Skip any image you find and restate the rest of the data word for word.

··········

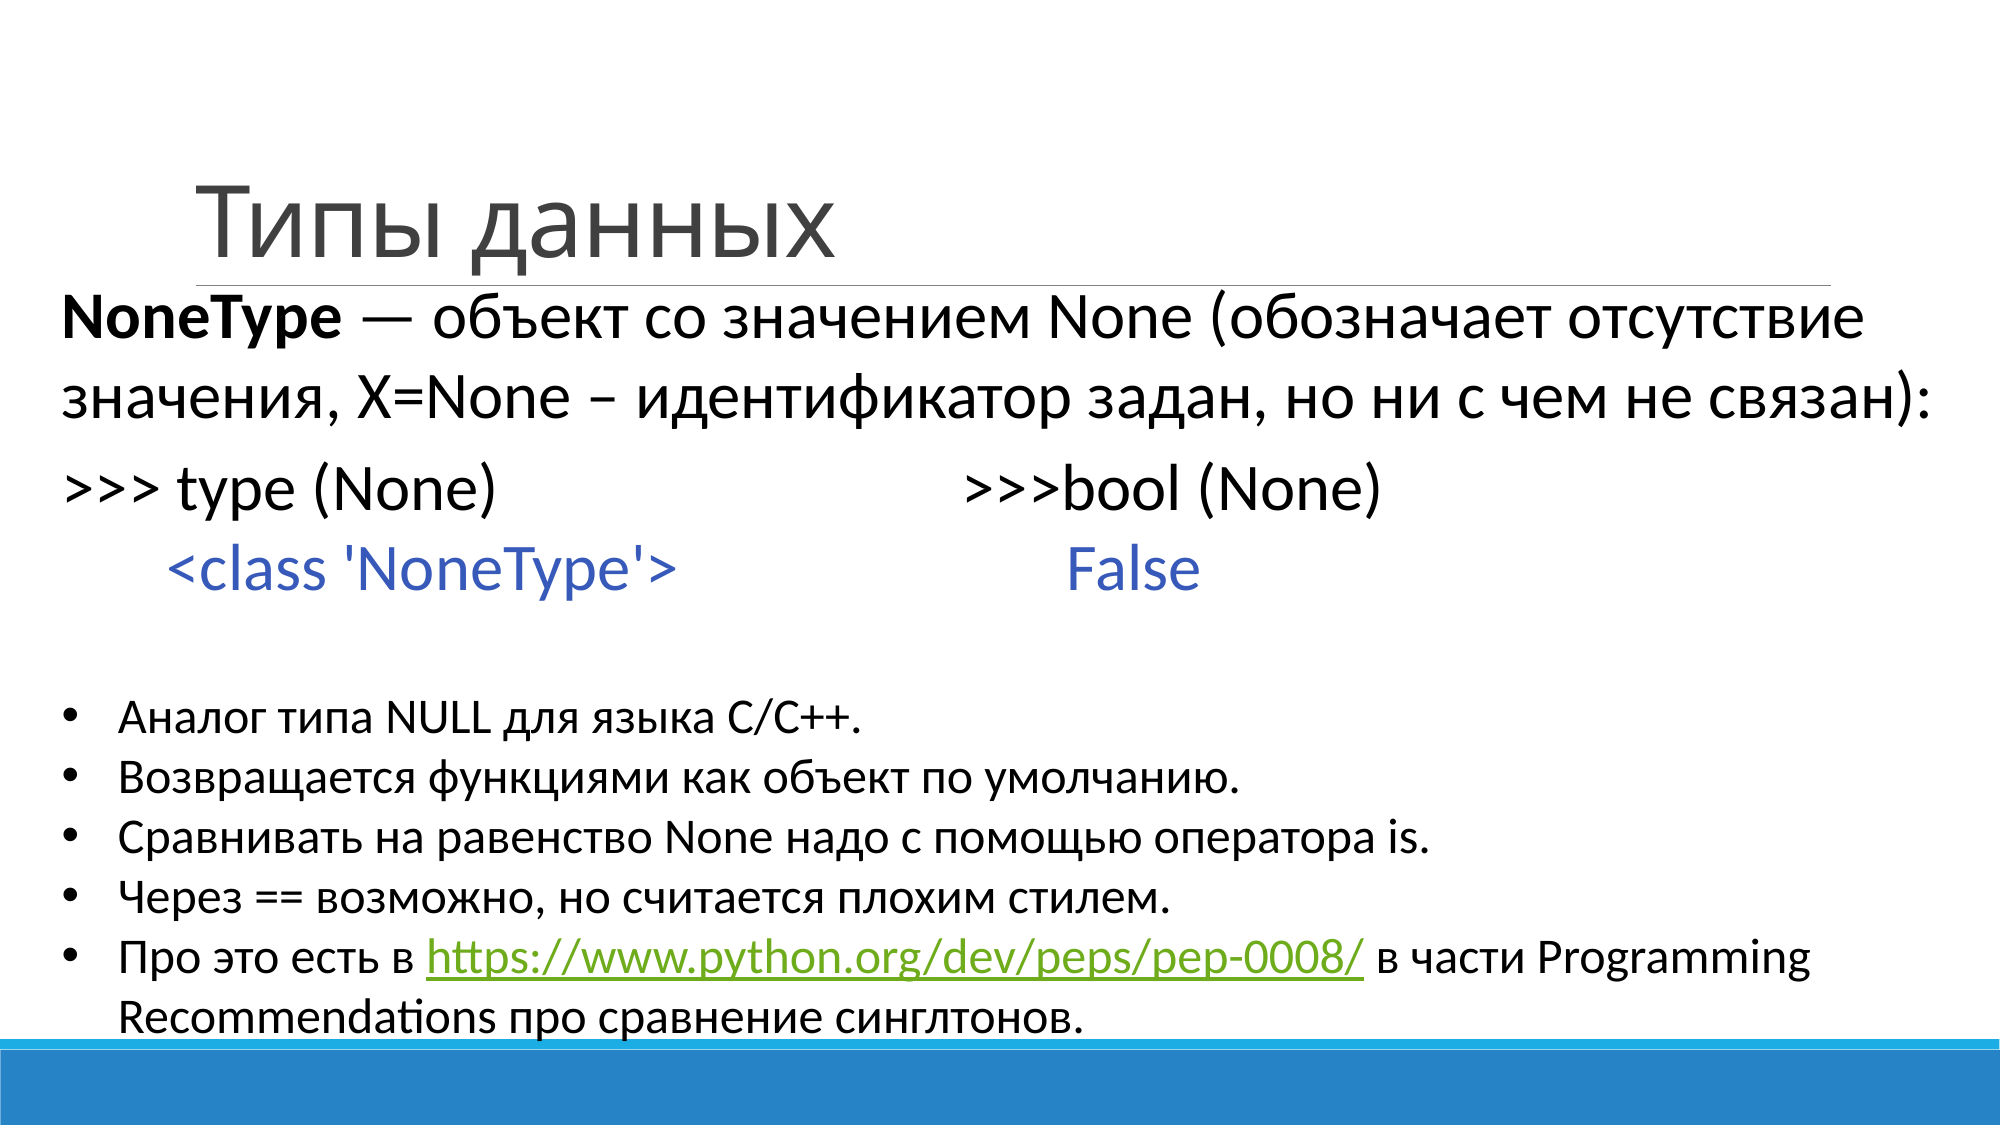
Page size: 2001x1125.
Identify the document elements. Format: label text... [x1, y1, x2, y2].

title Типы данных [180, 47, 1830, 264]
text_box NoneType — объект со значением None (обозначает отсутствие значения, X=None – идентификатор задан, но ни с чем не связан): >>> type (None) >>>bool (None) <class 'NoneType'> False Аналог типа NULL для языка C/С++. Возвращается функциями как объект по умолчанию. Сравнивать на равенство None надо с помощью оператора is. Через == возможно, но считается плохим стилем. Про это есть в https://www.python.org/dev/peps/pep-0008/ в части Programming Recommendations про сравнение синглтонов. [46, 264, 1975, 1052]
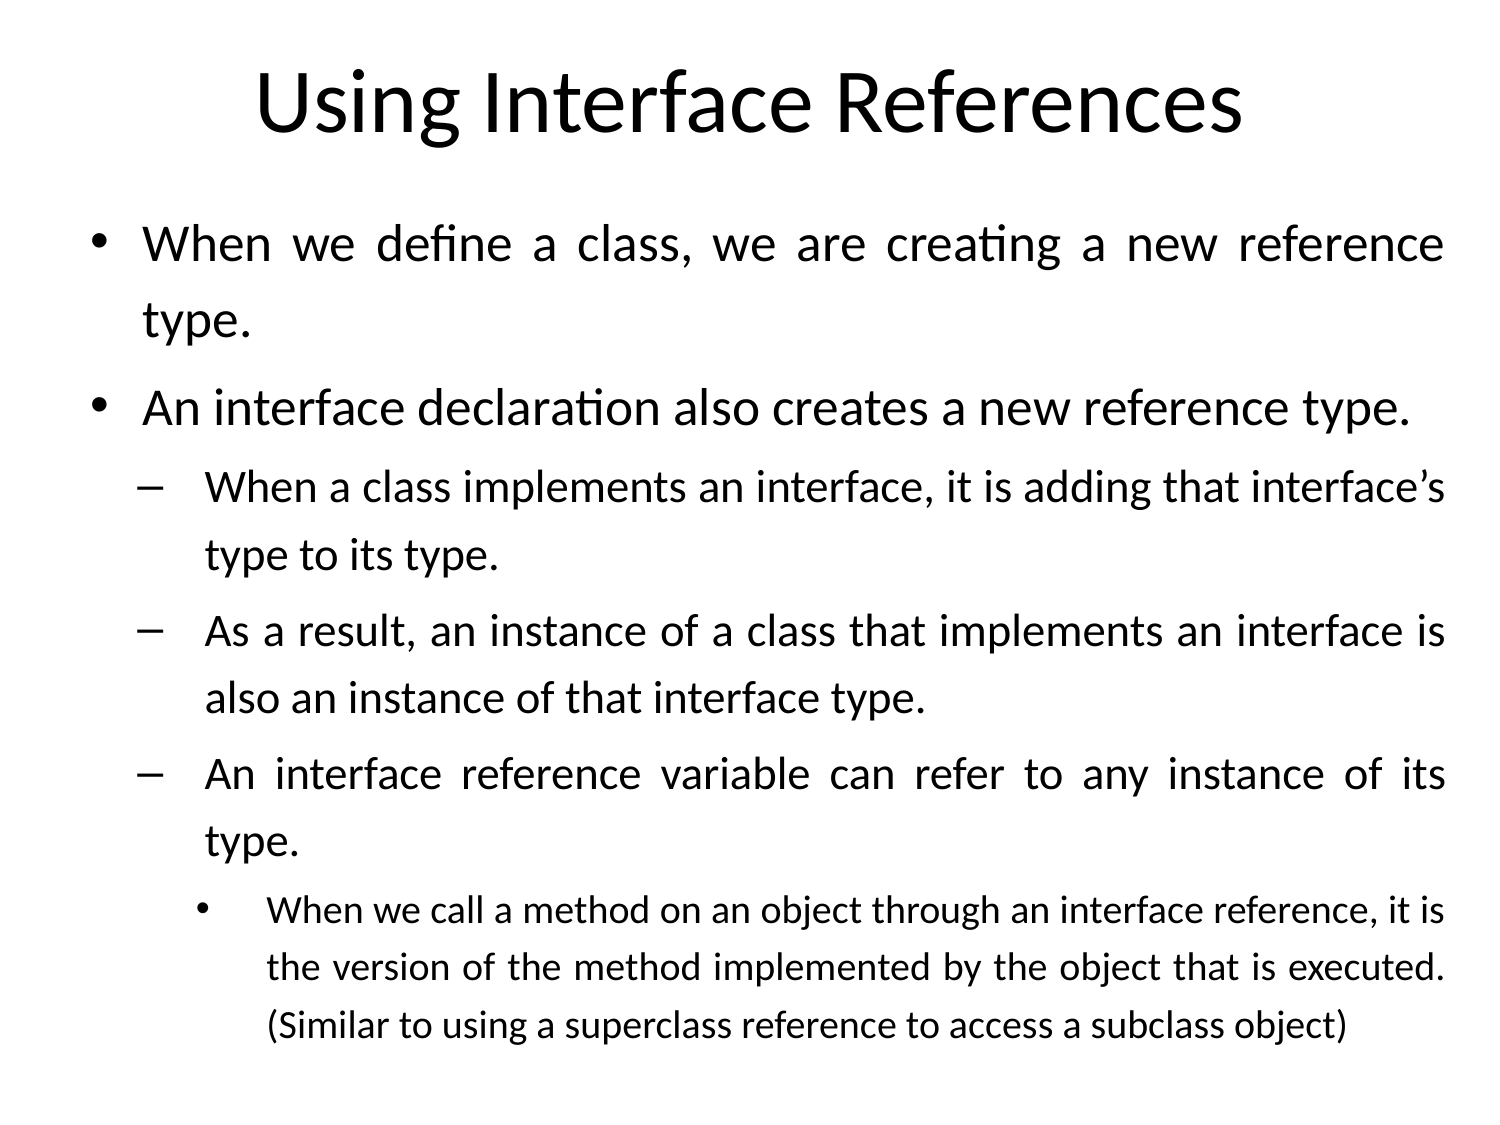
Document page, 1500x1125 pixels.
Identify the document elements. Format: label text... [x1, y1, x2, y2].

··········

RESPONSE TO THE TASK:
Page size: 2001x1125.
Identify the document elements. Format: label text... [x1, y1, x2, y2].

title Типы данных [180, 47, 1830, 264]
text_box NoneType — объект со значением None (обозначает отсутствие значения, X=None – идентификатор задан, но ни с чем не связан): >>> type (None) >>>bool (None) <class 'NoneType'> False Аналог типа NULL для языка C/С++. Возвращается функциями как объект по умолчанию. Сравнивать на равенство None надо с помощью оператора is. Через == возможно, но считается плохим стилем. Про это есть в https://www.python.org/dev/peps/pep-0008/ в части Programming Recommendations про сравнение синглтонов. [46, 264, 1975, 1052]
Document page, 1500x1125 pixels.
Identify the document elements. Format: label text... [x1, y1, x2, y2].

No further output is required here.